I have upgraded Solr Configuration files. What next?
Classic Solr:
- Place your newly upgrade Solr configuration files solrconfig.xml, schema.xml in respective place
- Deploy you Solr 4 War file
- Start the Solr Instance(s)
SolrCloud:
Check out this article ‘SolrCloud Cluster (Single Collection) Deployment‘.
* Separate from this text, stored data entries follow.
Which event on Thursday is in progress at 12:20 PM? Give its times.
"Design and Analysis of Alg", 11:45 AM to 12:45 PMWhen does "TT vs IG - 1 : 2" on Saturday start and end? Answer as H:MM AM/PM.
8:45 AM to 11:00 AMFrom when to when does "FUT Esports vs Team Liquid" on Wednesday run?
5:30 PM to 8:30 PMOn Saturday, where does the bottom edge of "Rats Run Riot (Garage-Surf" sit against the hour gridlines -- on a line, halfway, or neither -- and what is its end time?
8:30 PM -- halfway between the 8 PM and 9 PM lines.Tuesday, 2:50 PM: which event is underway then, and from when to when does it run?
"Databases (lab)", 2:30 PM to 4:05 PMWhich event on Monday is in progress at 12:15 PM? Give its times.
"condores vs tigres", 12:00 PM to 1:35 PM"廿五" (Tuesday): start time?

Pay Attention to Deprecated Elements in Solr 4
Next Important think to take care is Deprecated items in Solr 4.0; for reference below are the Solr core and Lucene core of 4.0 Javadocs
http://lucene.apache.org/core/4_0_0/core/deprecated-list.html and http://lucene.apache.org/solr/4_0_0/solr-core/index.html
Or Another simplest way to find out deprecated classes in Solr Configuration
1 |
Look for string 'WARNING: Using deprecated class:' in your Solr log file, then address those deprecated classes |
For an instance: below line you find from log then replace it with UpdateRequestHandler class. Follow similarly
1 2 3 4 5 |
... WARNING: Using deprecated class: XmlUpdateRequestHandler -- replace with UpdateRequestHandler ... WARNING: Using deprecated class: BinaryUpdateRequestHandler -- replace with UpdateRequestHandler ... |
What will happen to existing Solr Index?
Last and important concern of everyone ‘What will happen to existing Solr Index?’
Classic Solr
Migrating from 3.x classic solr to 4.x classic solr; after migrate issue an optimize command, Solr will take care rest (Index optimize, index format, etc). To take advantage of Solr 4 features like Near-Realtime Get; Full Re-indexing required, else to use Older version of index version, update luceneMatchVersion to your existing version. For example: LUCENE_33
SolrCloud
Upgrade / migrate Solr 3.x to Solr 4 (SolrCloud), then Full Re-indexing required and recommended to take advantage of Solr 4/SolrCloud feature such Shard Range, Near-Realtime search, Document version & counts, SolrCloud Clustering capabilities, etc.
Your Migration/Upgrade Journey Start Here
I hope this article gives an idea & insight of ‘Elements to take care for migrate / upgrade Solr 3.x to Solr 4‘. All the best!